Robert Oil Corp. v. Garrett

37 S.W.2d 135 | Tex. Comm'n App. | 1931

CRITZ, J.

The issues of this case are fully stated in the opinion of the Court of Civil Appeals. 22 S.W.(2d) 508. We refer to that opinion for a full statement of the issues and facts involved. We, however, here make a sufficient *136statement to render this case complete within itself.

This suit was filed in the district court of Stephens county, Tex., by A. F. Garrett against Robert Oil Corporation, a corporation, to recover damages on account of personal injuries alleged to have resulted to Garrett on account of being run down by an automobile belonging to the oil company. It is alleged that the automobile was being operated by, and under the control and possession of, II. L. Peterman, superintendent and agent of the oil company, and that the company, its agent, servants, and employees were guilty of negligence in certain particulars, fully set out in the petition. Trial in the district court resulted in a verdict on special issues, and, based on this verdict, judgment was entered for Garrett. On appeal to the Court of Civil Appeals at Eastland this judgment was reversed, and the cause remanded to the district court for a new trial. 22 S.W.(2d) 508. Both parties have prosecuted writs of error to the Supreme Court, and both writs have been granted.

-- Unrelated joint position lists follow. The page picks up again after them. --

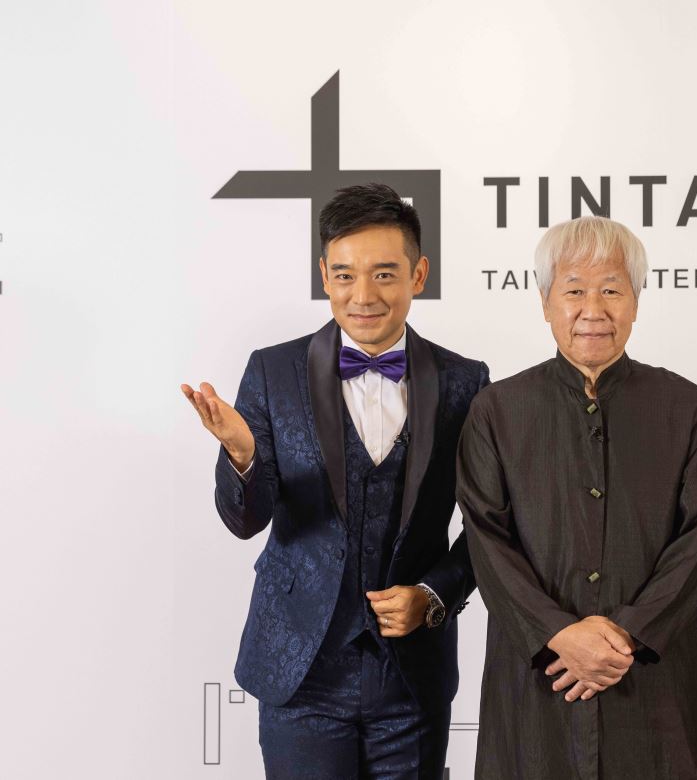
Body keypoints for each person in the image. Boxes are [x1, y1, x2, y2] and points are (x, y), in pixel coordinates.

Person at [180, 183, 488, 779]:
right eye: (345, 275)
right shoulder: (272, 371)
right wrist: (242, 455)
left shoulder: (464, 382)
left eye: (384, 275)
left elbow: (488, 524)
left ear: (419, 274)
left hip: (411, 680)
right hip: (300, 672)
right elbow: (245, 521)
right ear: (324, 275)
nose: (363, 296)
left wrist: (432, 595)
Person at [456, 216, 697, 780]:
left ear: (636, 301)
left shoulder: (686, 408)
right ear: (545, 301)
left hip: (652, 677)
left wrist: (626, 634)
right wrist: (558, 633)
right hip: (538, 679)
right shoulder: (496, 411)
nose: (593, 309)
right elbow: (486, 540)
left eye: (611, 290)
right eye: (574, 290)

The trial court submitted the following issue to the jury: “ ‘Special Issue No. 1. At the time the automobile in question struck the plaintiff, was it being driven by or under the direction of H. L. Peterman? Answer ‘Yes’ or ‘No.’ ” The jury answered the above issue “Yes.”

The Court of Civil Appeals holds in effect that there is evidence in the record to raise the fact issue as to whether Peterman was present in the car, but no pleading or evidence to raise the fact issue as to whether the car was being driven by another under the direction of Peterman. The question as worded includes the issue as to whether another was driving the car under Peterman’s direction, and the answer is an affirmative finding ■ thereto. There is absolutely no evidence in the record to justify the submission of such an issue or to support such a finding. In other words, there is no evidence in the record sufficient in law to support the finding that another was driving the car under Peterman’s direction. The oil company excepted to the issue at the proper time, and the matter presents reversible error.

It seems from the record, and the opinion of the Court of Civil Appeals, that the I>laintifC alleged several specific and distinct grounds of negligence. The trial court submitted the issue of negligence in one general question, without requiring a separate finding on each specific ground alleged. The jury found negligence in response to this one general issue. No complaint was made by either party to this form of submission. There is evidence to support some of the grounds of negligence alleged, but none to support others. As we understand the opinion of the Court of Civil Appeals, it holds that no judgment can be based on such a verdict, because it is impossible to tell which' of the grounds of negligence alleged were found by the verdict, and therefore the matter presents fundamental error. We disagree with this holding, and think that none of the authorities cited by the Court of Civil Appeals support the same. Of course both parties to this cause had the right to require each specific ground of negligence to be submitted to the jury separately and distinctly, but, in the absence of any objection, this form of submission does not present fundamental error.

The other questions presented will probably not arise on another trial.

We recommend that the judgment of the Court of Civil Appeals, which reverses the judgment of the district court and remands the cause for a new trial, be affirmed.

CURETON, C. J.

Judgment of the Court of Civil Appeals affirmed.